Dr Melville Leonard Edelstein (1919--June 16, 1976) was born to Nachum and Rose Edelstein in King William's Town. His Litvak parents had first travelled to the UK and then Cape Town in 1896 before joining the masses of "boere-Jode" [Afrikaner or farmer Jews] where his parents had settled and Nachum started and ran a successful business.
Dr. Edelstein was a sociologist and respected academic and had devoted his efforts to humanitarian and social welfare projects in Soweto. Serving as Deputy Chief Welfare Officer, Dr Edelstein instituted many projects aimed at assisting youth, disabled, poor and marginalized communities within Soweto, where he worked for some 18 years. A practicing orthodox Jew, Melville Edelstein was apolitical & dedicated to serving the good of mankind. He was also a pacifist who refused to enlist for World War II. While employed as a social worker for the Welfare Section of the Non-European Affairs Department, which fell under the City of Johannesburg, he showed great concern for the people of Soweto, where he served for 18 years.
Earlier on the fateful morning, he greeted students as they passed his offices on Mputhi Street. However once the shock of the police shooting spread through their ranks, high spirits turned to anger, and Dr Edelstein was killed for being a white official in the wrong place at the wrong time.

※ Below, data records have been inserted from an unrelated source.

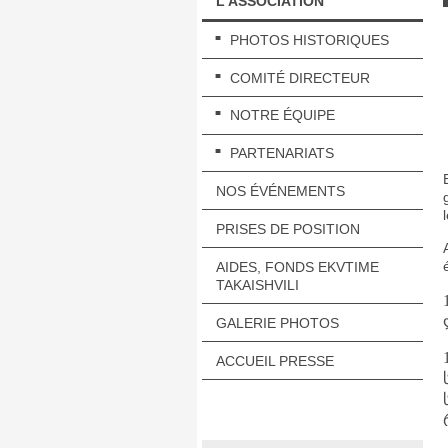
L'ASSOCIATION
PHOTOS HISTORIQUES
COMITÉ DIRECTEUR
NOTRE ÉQUIPE
PARTENARIATS
NOS ÉVÉNEMENTS
PRISES DE POSITION
AIDES, FONDS EKVTIME
TAKAISHVILI
GALERIE PHOTOS
ACCUEIL PRESSE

That morning, Dr Edelstein was hosting the official opening for a branch of his Sheltered Workshop Programme in Orlando East, designed to provide employment for disabled people. When news of the student protests reached the project, the ceremony was brought to a hurried end as dignitaries and workers were ferried out of the township. Concerned about the safety of a woman colleague, - Pierette Jacques, back at the Youth Centre in Youth Centre in Jabavu - Dr Edelstein drove through crowds of gathering students to get to her office. Edelstein then rushed through the offices, instructing staff to leave immediately.
While there an angry mob broke into the building and stoned him to death. Reporter Peter Magubane later found his body with a note saying "Beware Afrikaans is the most dangerous drug for our future." The reporter said, "If they'd known who he was, this would never have happened."